As I'm saying: the other applications scale up. They do it on their own. Photoshop doesn't have anything to do with that. There are no Export settings.

 

The screenshot has already been scaled up, so it shows the "new" and double pixel dimensions.

 

This is a workaround, a hack, performed by those other applications.They don't need to meet critical standards, they just need to keep the user happy.

 

Photoshop can't do any of that. It has to be accurate. It can't do any ad-hoc scaling - this is a professional image editor used for critical purposes. It displays one image pixel to one screen pixel. On a retina screen, there are more screen pixels, so each screen pixel is that much smaller. So the image is smaller.

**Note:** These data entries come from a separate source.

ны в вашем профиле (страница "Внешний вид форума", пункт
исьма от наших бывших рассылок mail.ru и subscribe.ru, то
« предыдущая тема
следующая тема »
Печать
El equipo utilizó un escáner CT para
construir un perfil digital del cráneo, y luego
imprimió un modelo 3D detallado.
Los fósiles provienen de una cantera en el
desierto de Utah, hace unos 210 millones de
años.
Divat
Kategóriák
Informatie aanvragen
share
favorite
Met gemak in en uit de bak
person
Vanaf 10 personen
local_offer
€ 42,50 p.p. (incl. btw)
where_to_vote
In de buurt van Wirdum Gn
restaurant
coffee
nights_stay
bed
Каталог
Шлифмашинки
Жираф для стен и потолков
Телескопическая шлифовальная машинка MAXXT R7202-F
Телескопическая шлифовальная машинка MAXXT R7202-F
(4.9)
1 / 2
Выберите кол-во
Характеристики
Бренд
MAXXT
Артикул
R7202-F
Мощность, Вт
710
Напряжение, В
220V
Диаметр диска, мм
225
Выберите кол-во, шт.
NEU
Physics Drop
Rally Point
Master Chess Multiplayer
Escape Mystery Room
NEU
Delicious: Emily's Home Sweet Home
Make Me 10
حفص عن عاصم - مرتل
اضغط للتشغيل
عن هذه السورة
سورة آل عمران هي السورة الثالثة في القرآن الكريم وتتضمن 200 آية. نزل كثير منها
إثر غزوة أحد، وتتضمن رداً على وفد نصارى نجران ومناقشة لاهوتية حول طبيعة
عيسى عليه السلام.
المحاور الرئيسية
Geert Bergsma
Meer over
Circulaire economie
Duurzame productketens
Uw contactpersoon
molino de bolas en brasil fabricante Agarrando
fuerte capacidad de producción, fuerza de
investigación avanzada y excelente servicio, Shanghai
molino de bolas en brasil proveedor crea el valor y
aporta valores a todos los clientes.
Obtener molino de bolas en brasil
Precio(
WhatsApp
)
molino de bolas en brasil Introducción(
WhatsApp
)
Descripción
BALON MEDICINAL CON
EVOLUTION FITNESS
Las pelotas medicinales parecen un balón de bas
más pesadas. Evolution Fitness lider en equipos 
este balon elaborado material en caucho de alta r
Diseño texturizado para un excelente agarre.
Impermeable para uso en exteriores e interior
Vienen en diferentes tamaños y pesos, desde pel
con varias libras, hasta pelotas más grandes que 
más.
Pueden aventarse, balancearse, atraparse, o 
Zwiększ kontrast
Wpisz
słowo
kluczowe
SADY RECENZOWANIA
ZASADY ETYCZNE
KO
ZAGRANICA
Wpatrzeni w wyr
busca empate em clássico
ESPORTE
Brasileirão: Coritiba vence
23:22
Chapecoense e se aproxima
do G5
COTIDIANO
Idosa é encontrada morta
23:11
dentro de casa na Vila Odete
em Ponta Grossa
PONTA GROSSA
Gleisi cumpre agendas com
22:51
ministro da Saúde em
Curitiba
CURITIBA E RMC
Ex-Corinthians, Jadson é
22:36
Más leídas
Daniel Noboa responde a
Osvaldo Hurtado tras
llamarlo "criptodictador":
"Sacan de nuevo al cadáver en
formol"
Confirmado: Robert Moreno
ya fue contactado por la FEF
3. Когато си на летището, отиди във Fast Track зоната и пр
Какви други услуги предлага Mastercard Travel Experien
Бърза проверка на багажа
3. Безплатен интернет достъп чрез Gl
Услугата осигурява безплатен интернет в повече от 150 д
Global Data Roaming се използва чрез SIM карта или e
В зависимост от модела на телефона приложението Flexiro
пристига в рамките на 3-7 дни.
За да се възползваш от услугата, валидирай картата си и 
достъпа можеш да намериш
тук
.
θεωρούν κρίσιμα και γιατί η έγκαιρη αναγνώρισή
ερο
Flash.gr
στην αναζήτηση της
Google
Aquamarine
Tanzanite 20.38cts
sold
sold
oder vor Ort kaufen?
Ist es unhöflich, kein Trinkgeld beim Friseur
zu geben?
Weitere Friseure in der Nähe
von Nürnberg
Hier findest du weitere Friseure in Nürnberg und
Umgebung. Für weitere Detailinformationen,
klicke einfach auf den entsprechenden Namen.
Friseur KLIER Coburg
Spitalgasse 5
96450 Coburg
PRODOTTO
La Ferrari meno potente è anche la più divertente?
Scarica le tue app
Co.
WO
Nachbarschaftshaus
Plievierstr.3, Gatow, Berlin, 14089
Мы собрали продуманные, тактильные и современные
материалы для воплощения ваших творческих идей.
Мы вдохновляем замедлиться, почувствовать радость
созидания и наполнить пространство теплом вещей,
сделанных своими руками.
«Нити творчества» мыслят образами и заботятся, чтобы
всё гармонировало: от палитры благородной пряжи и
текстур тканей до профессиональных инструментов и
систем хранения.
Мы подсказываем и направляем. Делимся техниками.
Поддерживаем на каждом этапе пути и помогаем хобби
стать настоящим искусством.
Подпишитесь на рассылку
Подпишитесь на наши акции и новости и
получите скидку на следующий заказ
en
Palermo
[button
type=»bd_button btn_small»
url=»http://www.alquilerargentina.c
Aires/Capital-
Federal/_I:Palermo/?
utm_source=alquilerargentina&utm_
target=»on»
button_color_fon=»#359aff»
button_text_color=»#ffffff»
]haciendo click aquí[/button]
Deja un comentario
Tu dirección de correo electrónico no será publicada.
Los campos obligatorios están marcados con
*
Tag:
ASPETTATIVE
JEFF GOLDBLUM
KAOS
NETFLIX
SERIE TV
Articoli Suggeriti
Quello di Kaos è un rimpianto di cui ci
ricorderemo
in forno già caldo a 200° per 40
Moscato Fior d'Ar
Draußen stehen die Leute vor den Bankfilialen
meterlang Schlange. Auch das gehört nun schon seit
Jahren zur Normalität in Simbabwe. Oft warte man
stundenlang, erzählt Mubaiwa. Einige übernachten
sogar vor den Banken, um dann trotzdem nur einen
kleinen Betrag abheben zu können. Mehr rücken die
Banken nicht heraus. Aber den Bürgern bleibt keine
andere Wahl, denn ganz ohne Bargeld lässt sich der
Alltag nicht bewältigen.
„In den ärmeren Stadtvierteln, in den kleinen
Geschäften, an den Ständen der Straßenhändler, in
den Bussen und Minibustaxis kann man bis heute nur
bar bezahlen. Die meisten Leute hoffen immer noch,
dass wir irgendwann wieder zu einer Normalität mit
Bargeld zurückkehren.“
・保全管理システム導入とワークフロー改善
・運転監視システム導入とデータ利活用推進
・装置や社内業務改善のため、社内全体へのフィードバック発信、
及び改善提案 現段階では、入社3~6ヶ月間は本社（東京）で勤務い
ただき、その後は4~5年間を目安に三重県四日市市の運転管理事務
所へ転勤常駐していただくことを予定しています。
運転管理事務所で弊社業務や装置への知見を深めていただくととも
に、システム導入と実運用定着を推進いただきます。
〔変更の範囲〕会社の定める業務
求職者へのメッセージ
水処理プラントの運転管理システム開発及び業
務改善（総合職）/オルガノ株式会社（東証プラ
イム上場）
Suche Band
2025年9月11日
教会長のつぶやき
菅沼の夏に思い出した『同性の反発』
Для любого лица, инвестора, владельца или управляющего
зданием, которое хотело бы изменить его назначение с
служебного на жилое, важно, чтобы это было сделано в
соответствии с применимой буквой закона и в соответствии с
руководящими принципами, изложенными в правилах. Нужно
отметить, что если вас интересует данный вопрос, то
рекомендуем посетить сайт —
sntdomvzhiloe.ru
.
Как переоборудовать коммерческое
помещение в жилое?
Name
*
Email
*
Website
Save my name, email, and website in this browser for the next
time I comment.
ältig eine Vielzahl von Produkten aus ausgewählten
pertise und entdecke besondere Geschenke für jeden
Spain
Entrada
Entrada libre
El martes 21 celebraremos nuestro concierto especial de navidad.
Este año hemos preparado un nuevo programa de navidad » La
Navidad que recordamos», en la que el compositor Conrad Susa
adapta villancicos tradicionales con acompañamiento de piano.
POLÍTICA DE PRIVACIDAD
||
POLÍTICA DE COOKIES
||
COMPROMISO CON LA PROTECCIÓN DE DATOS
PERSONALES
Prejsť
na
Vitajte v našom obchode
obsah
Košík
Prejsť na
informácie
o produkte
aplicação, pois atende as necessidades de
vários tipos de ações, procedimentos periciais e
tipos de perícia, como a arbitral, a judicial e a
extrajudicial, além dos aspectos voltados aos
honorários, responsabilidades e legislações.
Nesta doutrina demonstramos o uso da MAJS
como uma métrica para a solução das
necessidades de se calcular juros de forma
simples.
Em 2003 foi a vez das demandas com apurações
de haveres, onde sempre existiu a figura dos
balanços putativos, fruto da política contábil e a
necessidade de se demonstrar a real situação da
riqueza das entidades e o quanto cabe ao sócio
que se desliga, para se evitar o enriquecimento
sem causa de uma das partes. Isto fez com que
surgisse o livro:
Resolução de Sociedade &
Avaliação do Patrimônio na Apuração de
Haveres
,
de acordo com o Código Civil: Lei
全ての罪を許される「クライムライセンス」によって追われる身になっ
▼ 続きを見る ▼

That is the whole problem that this workaround tries to get around.

 

It's not a particularly good workaround, nobody claims that. But it's the only one that actually works.

 

But again, it can't be emphasized enough: Photoshop has nothing to do with any of this. It ignores the whole issue and just displays as accurately as it can.


And lastly, 

I'm with you! Get what you're saying about Photoshop. Here's what I'm wondering... PNG vs PNG... how do we see the info in the file of the screenshot PNG that gives it the retina info.  If we could find that... then we could apply that info to our Photoshop files achieving the same results. With all the hackers/hacks out there surely someone must know how to access that file info. We can see everything else about image files. Why not that?